→ **TASK DIRECTIONS**: Start at the line in the entries below that contains "position:absolute; left:57px; width:606px;", stop at the line that contains "left:57px; top:419px; width:313px;margin-left:25px;", and output exactly the lines in that span, both ends included.
+---+
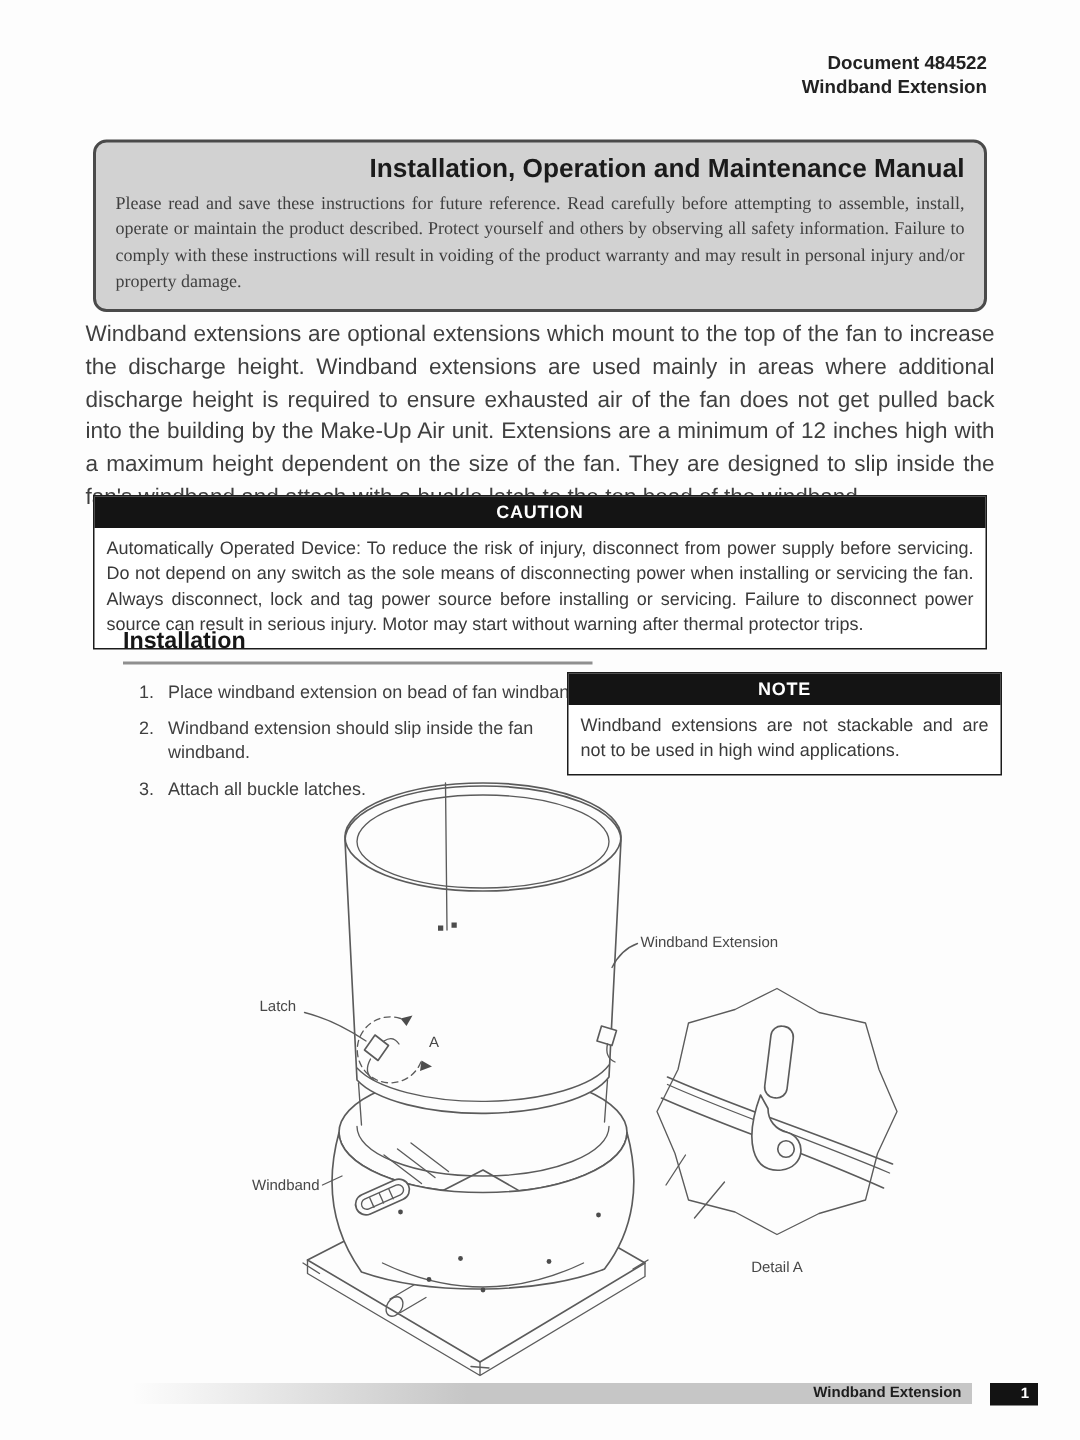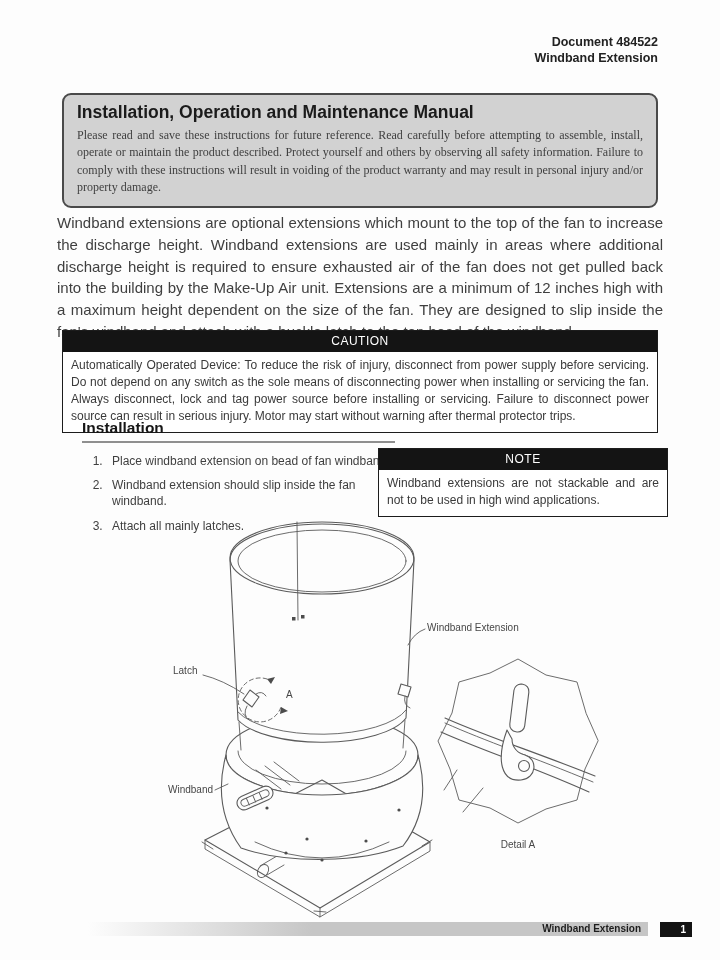--- a/index.html
+++ b/index.html
@@ -12,36 +12,36 @@
   
   .doc-header { position:absolute; top:34px; right:62px; text-align:right; }
   .doc-header div { font-size:12.5px; font-weight:bold; color:#222; line-height:16px; }
 
   
   .manual-box {
     position:absolute; left:62px; top:93px; width:596px;
     background:#d2d2d2; border:2px solid #4a4a4a; border-radius:9px;
     padding:7px 13px 10px 13px;
   }
-  .manual-box h1 { font-size:17.5px; color:#1b1b1b; text-align:left; margin-bottom:4px; }
+  .manual-box h1 { font-size:17.5px; color:#1b1b1b; text-align:right; margin-bottom:4px; }
   .manual-box p { font-size:12px; line-height:1.44; color:#3f3f3f; text-align:justify;font-family:Liberation Serif, serif; }
 
   
   .section { position:absolute; left:57px; width:606px; }
   h2.sec-head {
     font-size:15.5px; color:#161616; padding-bottom:4px;
     border-bottom:2px solid #8f8f8f; margin-bottom:8px;
   }
   .body-text { font-size:15px; line-height:1.45; color:#3f3f3f; text-align:justify; }
 
   
   .alert-box { border:1.5px solid #1c1c1c; background:#fff; }
   .alert-box .alert-bar {
     background:#141414; color:#fff; text-align:center;
-    font-size:12px; font-weight:normal; letter-spacing:0.5px; padding:3px 0 4px 0;
+    font-size:12px; font-weight:bold; letter-spacing:0.5px; padding:3px 0 4px 0;
   }
   .alert-box .alert-body { padding:5px 8px 7px 8px; font-size:12px; line-height:1.42; text-align:justify; color:#3a3a3a; }
 
   #caution { left:62px; top:330px; width:596px; }
 
   
   #installation-col { left:57px; top:419px; width:313px;margin-left:25px; }
   ol.steps { margin-top:10px; padding-left:24px; }
   ol.steps li { font-size:12px; line-height:1.35; color:#3f3f3f; margin-bottom:8px; padding-left:6px; }
 
@@ -92,21 +92,21 @@
   <div class="section alert-box" id="caution">
     <div class="alert-bar">CAUTION</div>
     <div class="alert-body">Automatically Operated Device: To reduce the risk of injury, disconnect from power supply before servicing. Do not depend on any switch as the sole means of disconnecting power when installing or servicing the fan. Always disconnect, lock and tag power source before installing or servicing. Failure to disconnect power source can result in serious injury. Motor may start without warning after thermal protector trips.</div>
   </div>
 
   <div class="section" id="installation-col">
     <h2 class="sec-head">Installation</h2>
     <ol class="steps">
       <li>Place windband extension on bead of fan windband.</li>
       <li>Windband extension should slip inside the fan windband.</li>
-      <li>Attach all mainly latches.</li>
+      <li>Attach all buckle latches.</li>
     </ol>
   </div>
 
   <div class="alert-box" id="note">
     <div class="alert-bar">NOTE</div>
     <div class="alert-body">Windband extensions are not stackable and are not to be used in high wind applications.</div>
   </div>
 
   <figure id="diagram">
     <svg viewBox="0 0 625 410" xmlns="http://www.w3.org/2000/svg">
+---+
→ **TASK RESPONSE**:
   .section { position:absolute; left:57px; width:606px; }
   h2.sec-head {
     font-size:15.5px; color:#161616; padding-bottom:4px;
     border-bottom:2px solid #8f8f8f; margin-bottom:8px;
   }
   .body-text { font-size:15px; line-height:1.45; color:#3f3f3f; text-align:justify; }
 
   
   .alert-box { border:1.5px solid #1c1c1c; background:#fff; }
   .alert-box .alert-bar {
     background:#141414; color:#fff; text-align:center;
-    font-size:12px; font-weight:normal; letter-spacing:0.5px; padding:3px 0 4px 0;
+    font-size:12px; font-weight:bold; letter-spacing:0.5px; padding:3px 0 4px 0;
   }
   .alert-box .alert-body { padding:5px 8px 7px 8px; font-size:12px; line-height:1.42; text-align:justify; color:#3a3a3a; }
 
   #caution { left:62px; top:330px; width:596px; }
 
   
   #installation-col { left:57px; top:419px; width:313px;margin-left:25px; }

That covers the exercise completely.